Kutipan:
--

Mengembalikan Teluk Kendari sebagai Halaman Depan
Pernah berjaya di masa lampau, pamor Teluk Kendari meredup seiring waktu. Puluhan tahun, wilayah perairan di jantung kota itu ”dipunggungi”. Kini, upaya mengembalikan fungsi teluk dijalankan.
Pernah berjaya di masa lampau, pamor Teluk Kendari, Sulawesi Tenggara, meredup seiring waktu. Kawasan perairan di jantung ibu kota provinsi itu ”dipunggungi” selama puluhan tahun. Perlahan, upaya mengembalikan fungsi teluk dijalankan. Teluk memang selayaknya menjadi halaman depan yang bermanfaat untuk semua, tetapi juga tak melupakan identitas kawasan.
Lahir dan besar di kawasan Tipulu, pesisir Teluk Kendari, Nita (35) selalu merasa lingkungannya adalah daerah yang biasa saja. Tepian teluk di Kota Kendari itu menjadi tempat anak bermain, orang datang memancing, atau pemulung mencari sampah yang terbawa arus. Cenderung kumuh dan tak tertata.

--

Informasi Sumber:

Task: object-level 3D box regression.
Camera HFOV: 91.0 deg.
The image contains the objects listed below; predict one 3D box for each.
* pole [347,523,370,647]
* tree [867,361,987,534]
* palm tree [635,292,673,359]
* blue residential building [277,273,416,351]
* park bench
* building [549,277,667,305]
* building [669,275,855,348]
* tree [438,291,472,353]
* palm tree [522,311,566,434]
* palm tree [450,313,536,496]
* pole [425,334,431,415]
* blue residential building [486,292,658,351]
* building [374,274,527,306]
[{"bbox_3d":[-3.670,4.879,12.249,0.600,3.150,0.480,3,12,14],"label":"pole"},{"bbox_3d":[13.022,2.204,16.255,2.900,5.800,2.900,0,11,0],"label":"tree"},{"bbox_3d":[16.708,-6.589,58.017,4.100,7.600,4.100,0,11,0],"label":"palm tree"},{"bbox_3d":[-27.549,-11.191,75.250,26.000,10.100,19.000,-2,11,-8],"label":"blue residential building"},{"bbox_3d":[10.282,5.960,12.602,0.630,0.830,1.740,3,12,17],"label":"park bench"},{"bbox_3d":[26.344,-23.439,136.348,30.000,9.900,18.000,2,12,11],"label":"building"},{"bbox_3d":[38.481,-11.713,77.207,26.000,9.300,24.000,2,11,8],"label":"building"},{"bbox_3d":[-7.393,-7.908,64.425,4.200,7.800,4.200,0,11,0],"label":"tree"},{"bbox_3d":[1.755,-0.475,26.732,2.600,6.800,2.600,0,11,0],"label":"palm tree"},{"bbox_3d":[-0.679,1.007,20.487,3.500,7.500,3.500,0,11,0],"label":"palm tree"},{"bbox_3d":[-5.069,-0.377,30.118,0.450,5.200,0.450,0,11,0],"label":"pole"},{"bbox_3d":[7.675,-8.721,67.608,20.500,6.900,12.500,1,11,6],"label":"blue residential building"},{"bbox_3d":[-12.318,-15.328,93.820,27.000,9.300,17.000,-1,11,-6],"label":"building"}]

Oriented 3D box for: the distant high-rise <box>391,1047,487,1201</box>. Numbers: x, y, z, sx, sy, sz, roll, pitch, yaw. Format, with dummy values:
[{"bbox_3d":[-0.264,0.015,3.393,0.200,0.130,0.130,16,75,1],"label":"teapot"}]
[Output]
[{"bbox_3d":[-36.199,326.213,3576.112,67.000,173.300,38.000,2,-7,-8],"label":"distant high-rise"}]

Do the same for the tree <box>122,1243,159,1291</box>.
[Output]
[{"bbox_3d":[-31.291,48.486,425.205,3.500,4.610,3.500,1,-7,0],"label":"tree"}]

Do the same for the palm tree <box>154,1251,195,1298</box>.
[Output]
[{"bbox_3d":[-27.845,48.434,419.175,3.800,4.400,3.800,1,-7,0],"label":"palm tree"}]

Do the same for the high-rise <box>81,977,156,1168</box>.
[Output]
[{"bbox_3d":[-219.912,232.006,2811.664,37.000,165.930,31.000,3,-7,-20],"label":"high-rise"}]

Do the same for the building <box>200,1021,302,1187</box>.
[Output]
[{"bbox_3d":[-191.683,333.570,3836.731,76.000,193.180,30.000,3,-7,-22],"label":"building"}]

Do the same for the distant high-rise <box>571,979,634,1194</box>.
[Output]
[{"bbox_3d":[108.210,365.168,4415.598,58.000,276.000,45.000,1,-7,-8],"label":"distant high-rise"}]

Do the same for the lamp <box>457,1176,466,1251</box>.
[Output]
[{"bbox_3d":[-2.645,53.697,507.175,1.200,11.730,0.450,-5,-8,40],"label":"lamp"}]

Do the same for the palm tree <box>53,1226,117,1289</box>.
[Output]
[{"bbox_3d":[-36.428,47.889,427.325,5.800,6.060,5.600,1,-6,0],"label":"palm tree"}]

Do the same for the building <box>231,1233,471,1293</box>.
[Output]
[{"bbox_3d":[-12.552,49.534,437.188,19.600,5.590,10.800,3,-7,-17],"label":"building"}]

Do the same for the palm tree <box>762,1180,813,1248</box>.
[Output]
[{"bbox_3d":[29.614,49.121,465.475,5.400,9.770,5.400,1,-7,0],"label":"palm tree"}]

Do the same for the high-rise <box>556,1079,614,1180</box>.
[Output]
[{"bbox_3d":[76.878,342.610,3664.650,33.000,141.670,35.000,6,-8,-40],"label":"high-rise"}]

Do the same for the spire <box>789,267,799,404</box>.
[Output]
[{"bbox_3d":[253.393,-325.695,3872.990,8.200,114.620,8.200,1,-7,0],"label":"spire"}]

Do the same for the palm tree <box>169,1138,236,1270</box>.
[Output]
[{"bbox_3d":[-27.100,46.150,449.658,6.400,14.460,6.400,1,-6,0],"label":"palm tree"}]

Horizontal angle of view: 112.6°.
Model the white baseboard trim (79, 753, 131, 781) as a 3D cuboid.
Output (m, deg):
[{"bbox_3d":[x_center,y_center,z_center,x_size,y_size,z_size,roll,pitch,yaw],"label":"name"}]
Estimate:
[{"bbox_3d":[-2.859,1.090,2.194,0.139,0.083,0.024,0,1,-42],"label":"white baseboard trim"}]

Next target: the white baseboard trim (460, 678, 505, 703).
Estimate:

--

Bagian Latihan:
- A) Tentukan apakah setiap pernyataan berikut sesuai dengan kutipan tentang Teluk Kendari, lalu jawab ya atau tidak disertai kata-kata penentu dari kutipan yang dikutip persis. (i) Teluk Kendari berada di Sulawesi Tenggara. (ii) Nita lahir dan besar di kawasan Tipulu. (iii) Kawasan perairan itu dipunggungi hanya selama beberapa bulan.
- B) Jawab pertanyaan berikut berdasarkan kutipan tentang Teluk Kendari.
(i) Berapa usia Nita?
(ii) Apa yang dicari pemulung di tepian teluk?
(iii) Teluk selayaknya menjadi apa?
Jawablah hanya berdasarkan kutipan.

Penyelesaian Soal:
- A)
(i) Ya: "Teluk Kendari, Sulawesi Tenggara"
(ii) Ya: "Lahir dan besar di kawasan Tipulu"
(iii) Tidak: "selama puluhan tahun"

- B)
(i) Nita berusia 35 tahun.
(ii) Pemulung mencari sampah yang terbawa arus.
(iii) Teluk selayaknya menjadi halaman depan yang bermanfaat untuk semua.